A river is just an example... the old saying ''the river of time'' .... means it flows linearly from point to another, which as George Ellis clearly points out, it doesn't.

For locality we surely mean observer. And I'd agree, take the human observer who is aware of their surroundings. Their perception is strictly local with time and their experience of it --- but our experience of time arises because of a gene regulation inside our heads, the so-called, suprachiasmatic nucleus.

Beleiving for a moment that time exists objectively (outside the human perception) time is then part of the understanding of the manifold which requires a non-linear geometry. That would be most important, not the perception of it.
Title: Re: What is the temperature inside a Black Hole?
Post by: Geezer on 29/04/2012 06:52:52
AW,

You have been warned repeatedly that you may not patronize other members.

Please do not do that again.
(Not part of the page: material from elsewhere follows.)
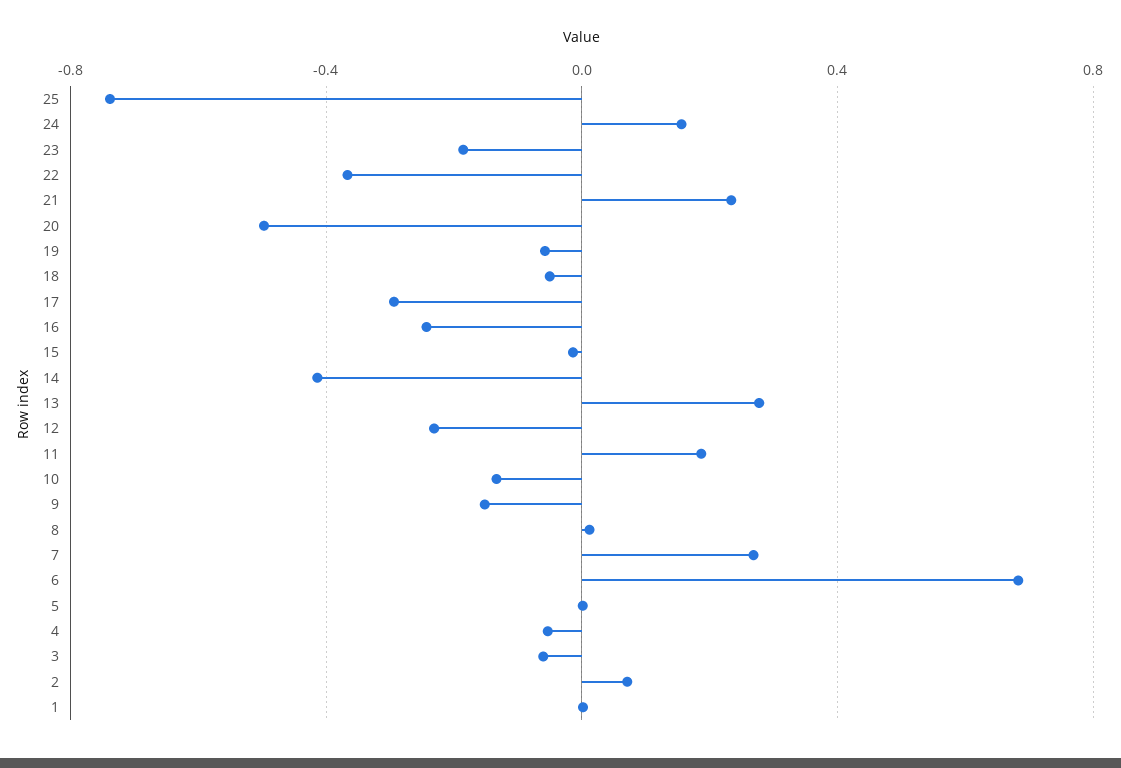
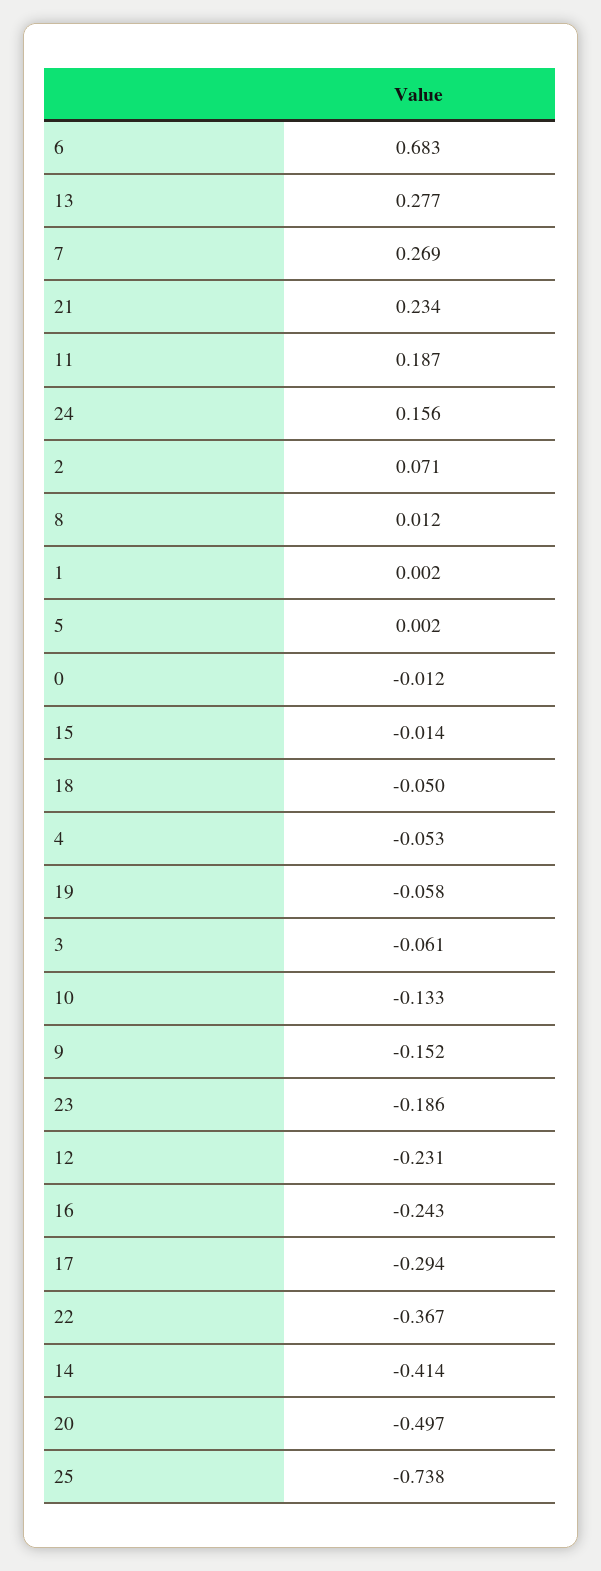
0: none -> -0.012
I think you are very familiar with what will happen if you do.

Can I just say for the record in case Geezer does find a reason to banish me, is that the the partonization was supposed to be in this line:

''If you are scared to use the word, you are not really agreeing with science.''

I did not however imply he was. I said ''if''. I know plenty of people in science who would say the same thing about anyone. I wouldn't dodge a question by saying ''maybe'' to a simple question like what is the spin of a fermion, is it a 1/2 spin? I wouldn't go, ''maybe''... I would say ''true''. If I said ''maybe'' it would mean to be taken that I have reservations on my answer, that I perhaps don't entirely agree with what science has to say.

Nice try, but if you had said you were sorry to the other members, you might have been saved. Instead you have earned a one week vacation to think about it.
Title: Re: What is the temperature inside a Black Hole?
Post by: Pmb on 29/04/2012 07:40:09
Æthelwulf - Above I asked you several questions which you have not yet answered. When you answer those I will respond to the rest of your comments. And I'm referring to all my questions, not just one of them.
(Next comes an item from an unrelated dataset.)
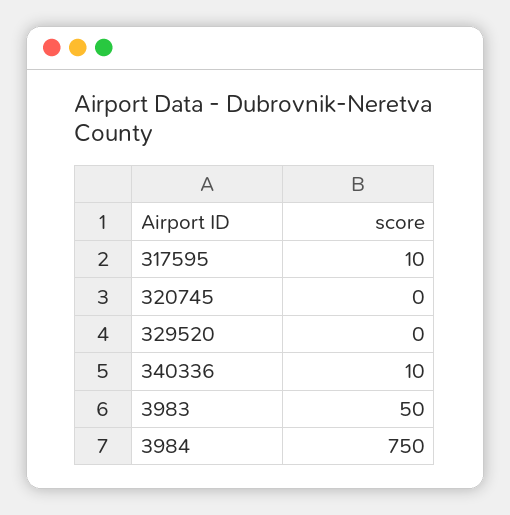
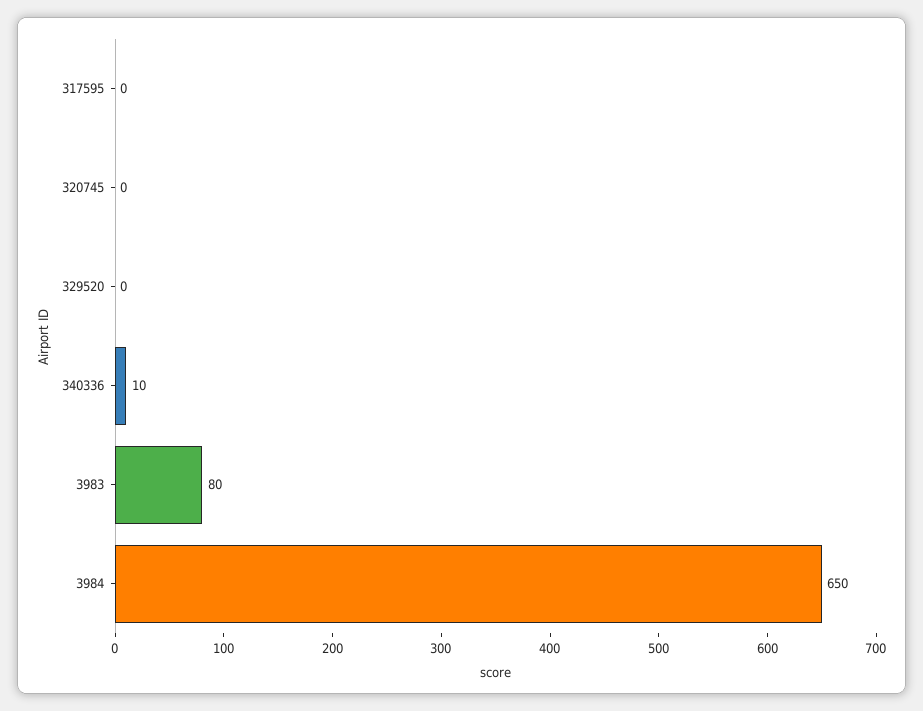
317595: 10 -> 0
3983: 50 -> 80
3984: 750 -> 650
Also the question you referred to above is not a poor question. So if you answer the question already posed and if you can figure out why the question I just referred to was not a poor one then I'll finish responding to your comments.
Title: Re: What is the temperature inside a Black Hole?
Post by: MikeS on 29/04/2012 09:57:49
Quote from: Æthelwulf link=topic=43769.msg387100#msg387100
[i
For locality we surely mean observer. And I'd agree, take the human observer who is aware of their surroundings. Their perception is strictly local with time and their experience of it --- but our experience of time arises because of a gene regulation inside our heads, the so-called, suprachiasmatic nucleus.
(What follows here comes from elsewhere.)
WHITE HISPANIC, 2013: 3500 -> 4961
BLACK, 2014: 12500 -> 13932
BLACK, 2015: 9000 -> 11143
Beleiving for a moment that time exists objectively (outside the human perception) time is then part of the understanding of the manifold which requires a non-linear geometry. That would be most important, not the perception of it.
[/i]

No it doesn't, that just synchronizes our body's circadian rhythms or body clock with the Earths clock.
Title: Re: What is the temperature inside a Black Hole?
Post by: yor_on on 02/05/2012 10:50:43
Hmm, reading this I would say that to me, to be true? Heh, we once thought the earth was flat, and had all sorts of reasons for it. We thought the universe rotated around us, with us being the crown of creation and some still do. What we can say is that if we create a logic through repeatable experiments and find it to explain new experiments we are getting closer to 'something'. The math we use is seldom thought up without reason as I've seen, although there is always some that somehow seem to create math that won't get their perfect fit until much later, as Boolean mathematics in our digital era. And there are more and better examples of that I guess than what I remember for the moment. But there is also a danger in trusting that results always are 'true' just because it fits ones current mathematics. The more one draw away from direct experimental verification mathematically, while inferring and deducting, the more susceptible that math will be to drawing conclusions that one won't be able to verify experimentally.

The very best math, to me, is the type that draws a new conclusion, and then also suggest some way to test that prediction.